TASK DETAILS:
Copy out the text of each of the following entries word for word, leaving out the images.

*** EXTRACTED ENTRIES

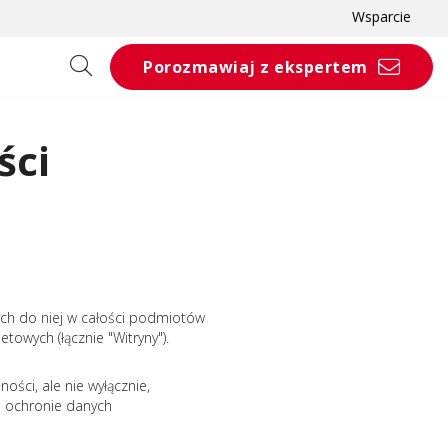
Wsparcie
Porozmawiaj z ekspertem
ści
cych do niej w całości podmiotów
towych (łącznie "Witryny").
ci, ale nie wyłącznie,
o ochronie danych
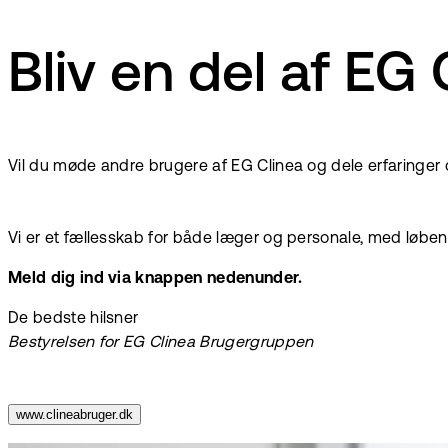
Bliv en del af E
Vil du møde andre brugere af EG Clinea og dele erfaringer
Vi er et fællesskab for både læger og personale, med løbe
Meld dig ind via knappen nedenunder.
De bedste hilsner
Bestyrelsen for EG Clinea Brugergruppen
www.clineabruger.dk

******

PROBLEM SOLUTION:
Wsparcie
Porozmawiaj z ekspertem
ści
cych do niej w całości podmiotów
towych (łącznie "Witryny").
ci, ale nie wyłącznie,
o ochronie danych
Bliv en del af E
Vil du møde andre brugere af EG Clinea og dele erfaringer
Vi er et fællesskab for både læger og personale, med løbe
Meld dig ind via knappen nedenunder.
De bedste hilsner
Bestyrelsen for EG Clinea Brugergruppen
www.clineabruger.dk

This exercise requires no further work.